This Python notebook trains a Logistic Regression model to predict whether a given Overture point should or should not be snapped to its nearest building.

In [None]:
!pip install scikit-learn --quiet
!pip install pandas --quiet
import pandas as pd
from sklearn.linear_model import LogisticRegression
from sklearn.model_selection import train_test_split
from sklearn.metrics import accuracy_score
import sklearn
import math

In [None]:
merged = pd.read_parquet(path='merged_data.parquet')

In [None]:
merged = merged.drop(['name', 'original_coord', 'snapped_coord', 'osm_coord', 'old_dist', 'new_dist'], axis=1)

In [None]:
# Each of the following is a column, representing how many roads of that type would be crossed if the point was snapped
road_columns = ['bridleway', 'cycleway', 'footway', 'living_street', 'motorway', 'path', 'pedestrian', 'primary', 'residential', 'secondary', 'service', 'steps', 'tertiary', 'track', 'trunk', 'unclassified', 'unknown']
merged[road_columns] = 0

In [None]:
def convert_list_to_columns(row):
    counts = pd.Series(row['crossed']).value_counts()
    for tag, count in counts.items():
        if tag in row.index:
            row[tag] = count
    return row

merged = merged.apply(convert_list_to_columns, axis=1)

In [None]:
# Each of the following is a column, representing certain key categories that tend not to have buildings associated with them.
key_categories = ['farm', 'lake', 'park', 'field', 'campground', 'river']
merged[key_categories] = 0

In [None]:
def category_substring(row):
    for i in range(len(key_categories)):
        if key_categories[i] in row['category']:
            row[key_categories[i]] += 1

    return row

merged = merged.apply(category_substring, axis=1)

In [None]:
# The 'y' values
merged['label'] = merged.improved_by_snap.apply(lambda x: 1 if x else 0)

In [None]:
merged = merged.drop(['category', 'improved_by_snap', 'crossed'], axis=1)

In [None]:
X = merged.drop(['label', 'id'], axis=1).values
y = merged['label'].values

In [None]:
# Save this so can merge model predictions back with the original data table (based on id)
id_col = merged['id']

In [None]:
X_train, X_test, y_train, y_test, id_train, id_test = train_test_split(X, y, id_col, test_size=0.25)

In [None]:
model = LogisticRegression(max_iter=1000)

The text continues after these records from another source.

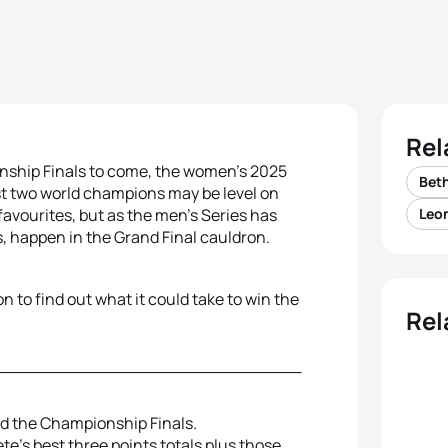
Rel
nship Finals to come, the women’s 2025
Beth
t two world champions may be level on
favourites, but as the men’s Series has
Leon
, happen in the Grand Final cauldron.
on to find out what it could take to win the
Rel
nd the Championship Finals.
te’s best three points totals plus those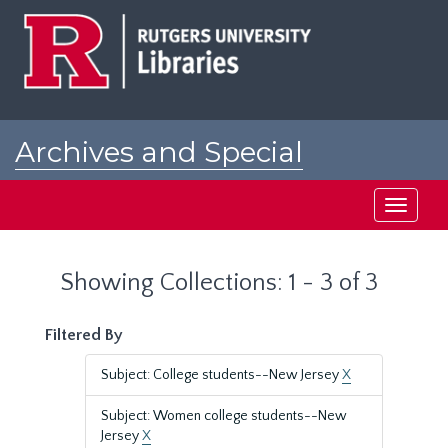
Skip
Skip
to
to
main
search
content
results
Archives and Special
Collections at Rutgers
Toggle
navigati
Showing Collections: 1 - 3 of 3
Filtered By
Subject: College students--New Jersey
X
Subject: Women college students--New
Jersey
X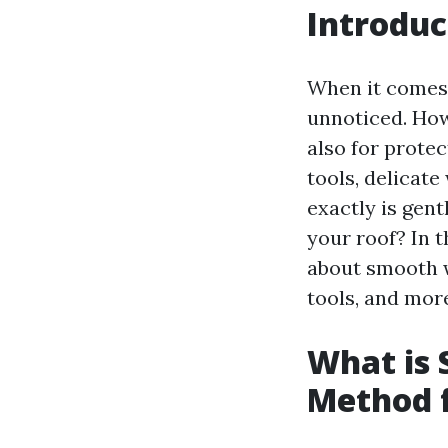
Introduc
When it comes 
unnoticed. Howe
also for prote
tools, delicat
exactly is gen
your roof? In t
about smooth w
tools, and more.
What is 
Method f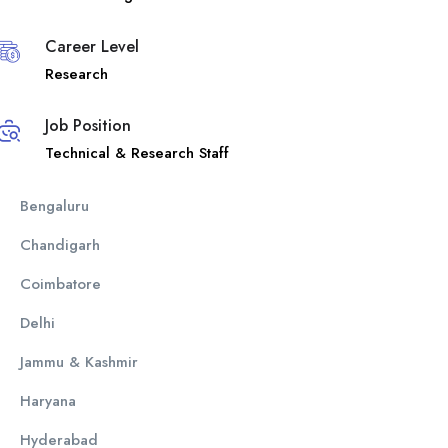
Career Level
Research
Job Position
Technical & Research Staff
Bengaluru
Chandigarh
Coimbatore
Delhi
Jammu & Kashmir
Haryana
Hyderabad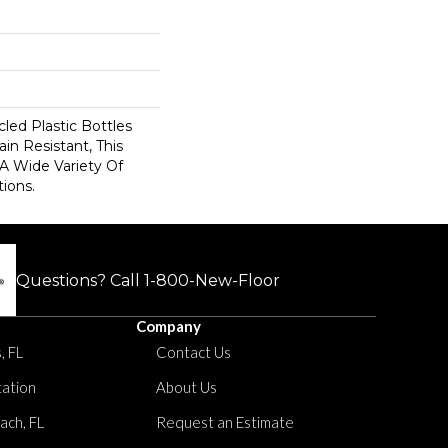
ed Plastic Bottles
in Resistant, This
A Wide Variety Of
ions.
Questions? Call
1-800-New-Floor
Company
, FL
Contact Us
tation
About Us
ach, FL
Request an Estimate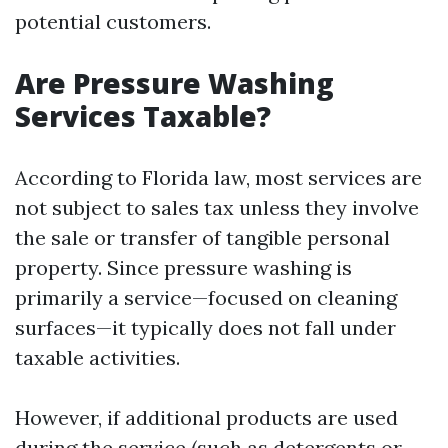
potential customers.
Are Pressure Washing
Services Taxable?
According to Florida law, most services are
not subject to sales tax unless they involve
the sale or transfer of tangible personal
property. Since pressure washing is
primarily a service—focused on cleaning
surfaces—it typically does not fall under
taxable activities.
However, if additional products are used
during the service (such as detergents or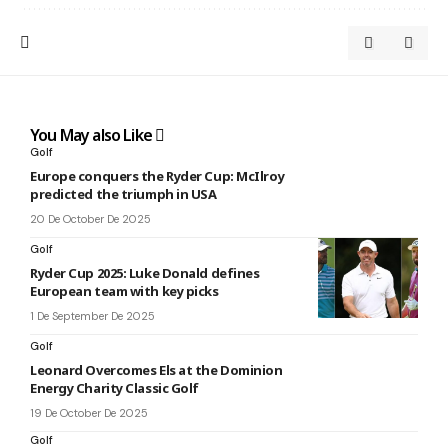
You May also Like
Golf
Europe conquers the Ryder Cup: McIlroy
predicted the triumph in USA
20 De October De 2025
Golf
Ryder Cup 2025: Luke Donald defines
European team with key picks
1 De September De 2025
Golf
Leonard Overcomes Els at the Dominion
Energy Charity Classic Golf
19 De October De 2025
Golf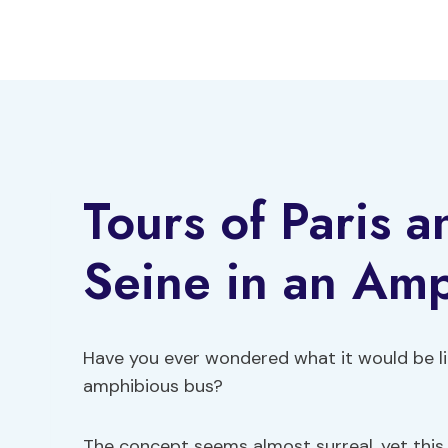
Skip
to
content
Tours of Paris a
Seine in an Am
Have you ever wondered what it would be li
amphibious bus?
The concept seems almost surreal, yet this 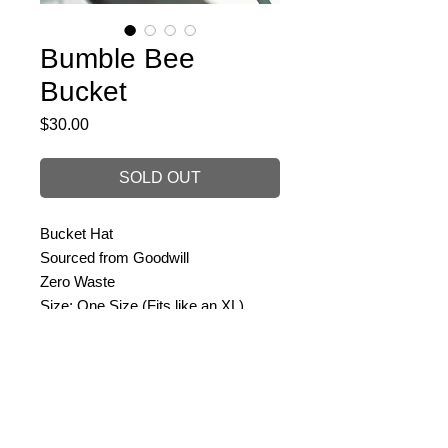
Bumble Bee
Bucket
Price
$30.00
SOLD OUT
Bucket Hat
Sourced from Goodwill
Zero Waste
Size: One Size (Fits like an XL)
PRODUCT INFO
Size: One Size
RETURN & REFUND POLICY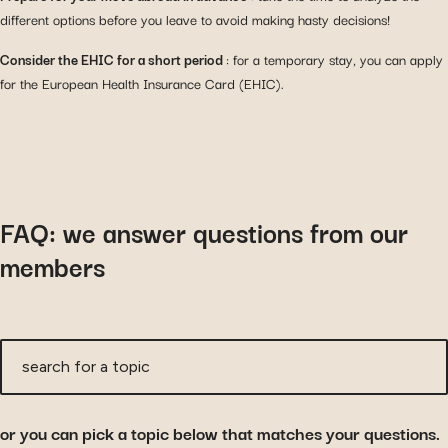
different options before you leave to avoid making hasty decisions!
Consider the EHIC for a short period
: for a temporary stay, you can apply
for the European Health Insurance Card (EHIC).
FAQ: we answer questions from our
members
search for a topic
or you can pick a topic below that matches your questions.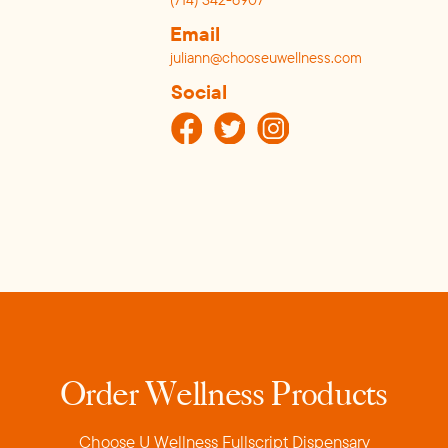
Email
juliann@chooseuwellness.com
Social
Order Wellness Products
Choose U Wellness Fullscript Dispensar
y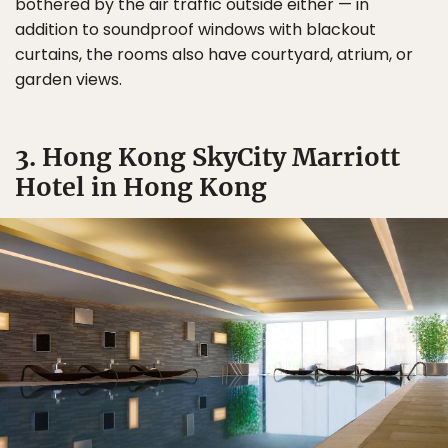
bothered by the air traffic outside either — in
addition to soundproof windows with blackout
curtains, the rooms also have courtyard, atrium, or
garden views.
3. Hong Kong SkyCity Marriott
Hotel in Hong Kong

model.fit(X_train, y_train)

y_pred = logreg.predict(X_test)

In [None]:
sklearn.metrics.accuracy_score(y_test, y_pred)

In [None]:
results = pd.DataFrame({
    'id': id_test,
    'actual': y_test,
    'prediction': y_pred
}).reset_index(drop=True)

In [None]:
# Create a new table for the test set
original_data = pd.read_parquet(path='merged_data.parquet')
merged_results = results.merge(original_data, on='id', how='left')

In [None]:
merged_results['model_dist'] = merged_results.apply(lambda x: x['new_dist'] if x['prediction'] == 1 else x['old_dist'], axis=1)

In [None]:
print(merged_results['old_dist'].mean())
print(merged_results['new_dist'].mean())
print(merged_results['model_dist'].mean())

In [None]:
merged_results['log_ratio'] = merged_results.apply(lambda x: math.log((x['old_dist'] + 0.001) / (x['model_dist'] + 0.001)), axis=1)

In [None]:
merged_results['log_ratio_all'] = merged_results.apply(lambda x: math.log((x['old_dist'] + 0.001) / (x['new_dist'] + 0.001)), axis=1)

In [None]:
print(merged_results['log_ratio'].mean())
print(merged_results['log_ratio_all'].mean())